Job> Filter the listing below, please, and copy only the lines with the word "life".

[[ Material for this task open ]]

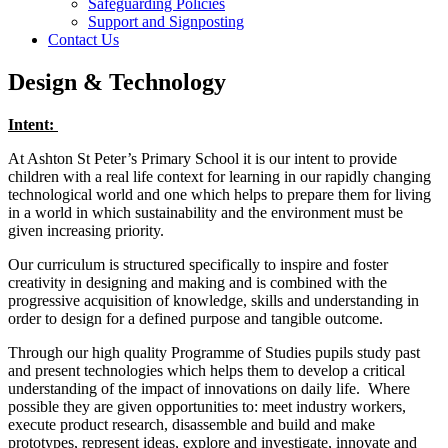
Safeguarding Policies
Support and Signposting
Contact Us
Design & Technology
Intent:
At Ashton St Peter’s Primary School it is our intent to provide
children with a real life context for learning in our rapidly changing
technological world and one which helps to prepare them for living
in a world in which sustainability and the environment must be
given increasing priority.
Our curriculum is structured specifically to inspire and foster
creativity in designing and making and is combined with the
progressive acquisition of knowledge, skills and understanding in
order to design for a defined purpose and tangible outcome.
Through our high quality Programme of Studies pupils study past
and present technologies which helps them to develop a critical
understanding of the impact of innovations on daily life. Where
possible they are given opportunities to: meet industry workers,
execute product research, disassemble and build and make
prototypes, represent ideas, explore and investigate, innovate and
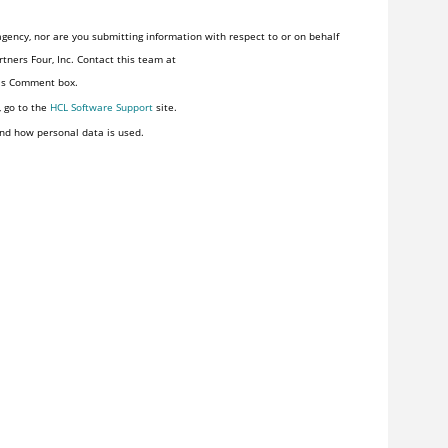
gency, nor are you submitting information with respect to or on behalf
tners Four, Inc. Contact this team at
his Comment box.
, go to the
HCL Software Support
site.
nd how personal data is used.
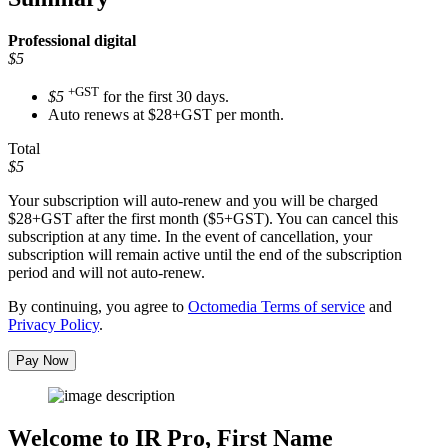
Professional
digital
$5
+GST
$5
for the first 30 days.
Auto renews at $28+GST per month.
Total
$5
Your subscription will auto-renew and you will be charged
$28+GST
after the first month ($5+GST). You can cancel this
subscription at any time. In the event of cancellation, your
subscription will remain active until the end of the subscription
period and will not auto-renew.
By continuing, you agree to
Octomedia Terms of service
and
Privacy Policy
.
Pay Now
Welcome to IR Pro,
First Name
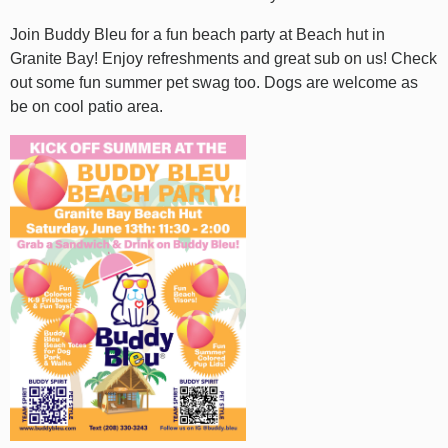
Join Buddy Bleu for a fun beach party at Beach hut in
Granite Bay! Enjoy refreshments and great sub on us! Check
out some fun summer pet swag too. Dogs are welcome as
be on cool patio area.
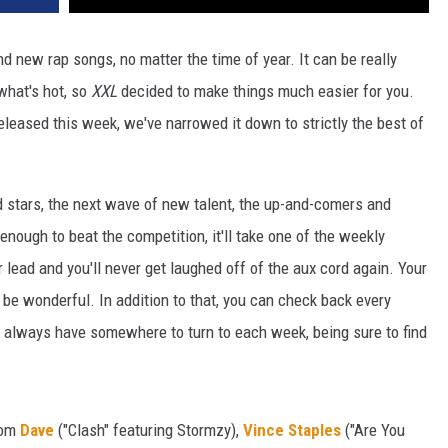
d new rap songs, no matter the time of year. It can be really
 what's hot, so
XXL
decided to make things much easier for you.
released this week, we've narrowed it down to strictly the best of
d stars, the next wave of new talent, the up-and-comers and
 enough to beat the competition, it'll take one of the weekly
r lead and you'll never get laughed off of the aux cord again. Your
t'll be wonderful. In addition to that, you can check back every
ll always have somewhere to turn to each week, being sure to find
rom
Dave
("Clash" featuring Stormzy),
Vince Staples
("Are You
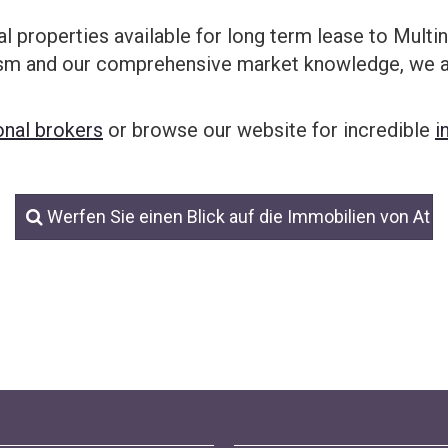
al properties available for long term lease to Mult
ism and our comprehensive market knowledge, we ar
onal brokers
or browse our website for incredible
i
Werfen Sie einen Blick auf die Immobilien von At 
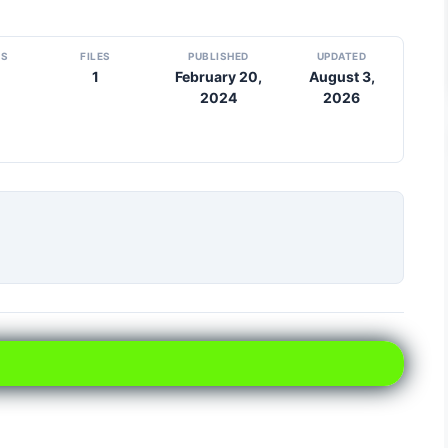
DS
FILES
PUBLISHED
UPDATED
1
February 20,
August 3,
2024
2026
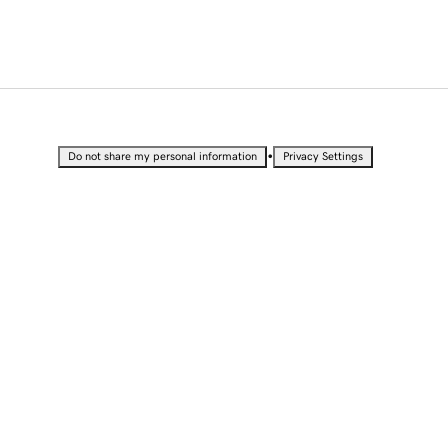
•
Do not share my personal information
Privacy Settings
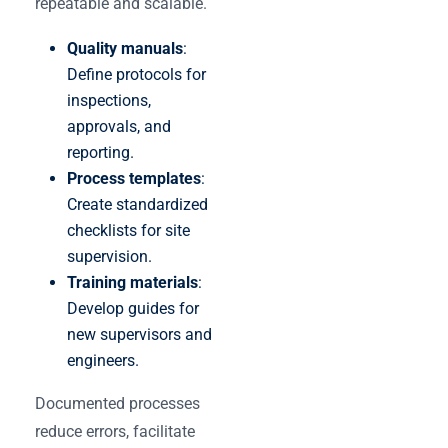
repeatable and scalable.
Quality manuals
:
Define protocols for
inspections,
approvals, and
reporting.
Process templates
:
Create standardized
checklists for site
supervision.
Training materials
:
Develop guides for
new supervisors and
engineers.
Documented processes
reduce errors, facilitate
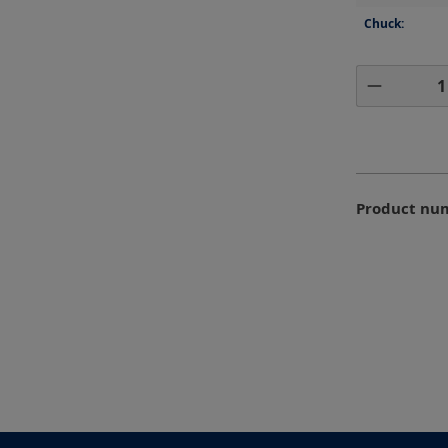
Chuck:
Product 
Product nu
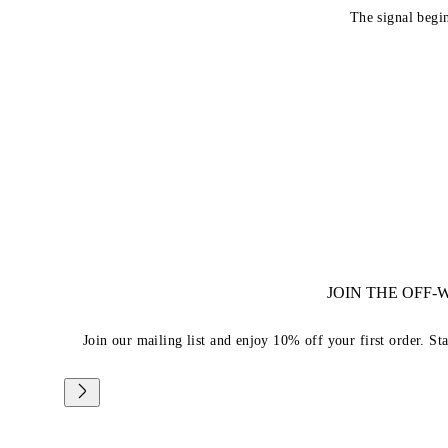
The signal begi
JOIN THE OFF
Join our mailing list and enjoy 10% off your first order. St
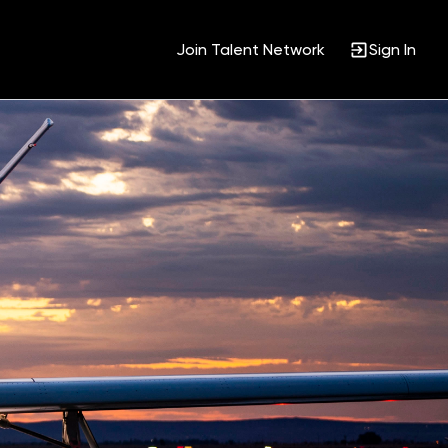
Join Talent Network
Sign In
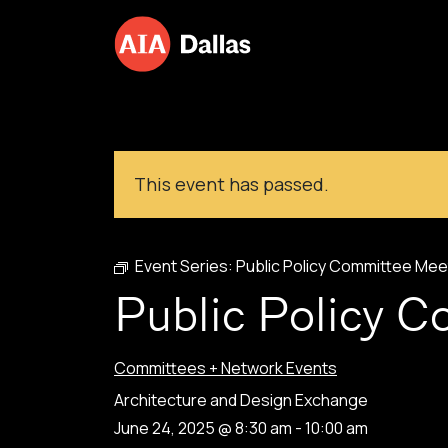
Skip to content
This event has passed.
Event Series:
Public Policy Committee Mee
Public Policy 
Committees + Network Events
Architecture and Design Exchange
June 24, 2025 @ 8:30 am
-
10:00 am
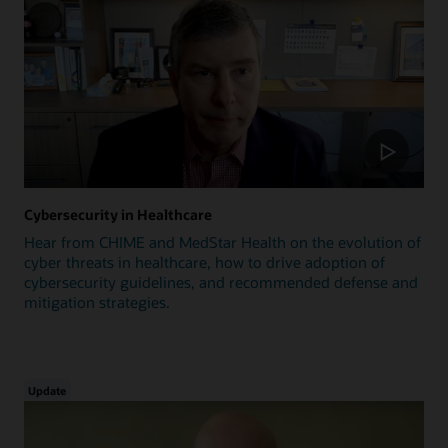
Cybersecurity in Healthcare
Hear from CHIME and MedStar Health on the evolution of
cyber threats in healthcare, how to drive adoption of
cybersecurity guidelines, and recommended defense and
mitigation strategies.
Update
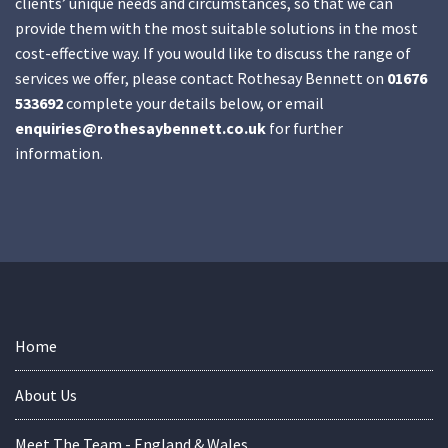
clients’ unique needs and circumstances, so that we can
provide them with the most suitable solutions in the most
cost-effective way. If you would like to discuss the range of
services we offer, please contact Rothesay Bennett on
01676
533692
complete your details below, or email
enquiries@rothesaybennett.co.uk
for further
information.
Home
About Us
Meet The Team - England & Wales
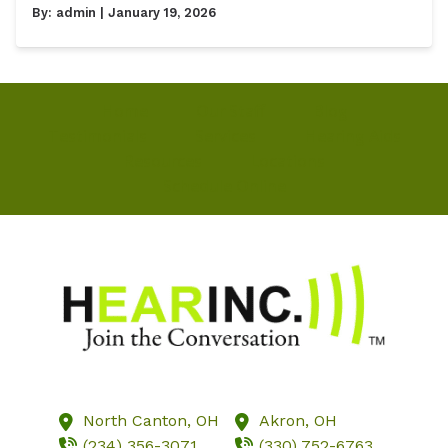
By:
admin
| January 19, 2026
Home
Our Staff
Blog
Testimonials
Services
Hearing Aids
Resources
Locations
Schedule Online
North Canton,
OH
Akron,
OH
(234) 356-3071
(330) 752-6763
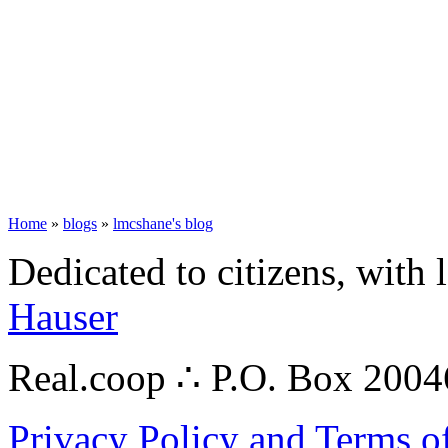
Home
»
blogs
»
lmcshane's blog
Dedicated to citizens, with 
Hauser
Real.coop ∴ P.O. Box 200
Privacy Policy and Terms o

[[ Material for this task closed ]]

Output below>
children with a real life context for learning in our rapidly changing
understanding of the impact of innovations on daily life. Where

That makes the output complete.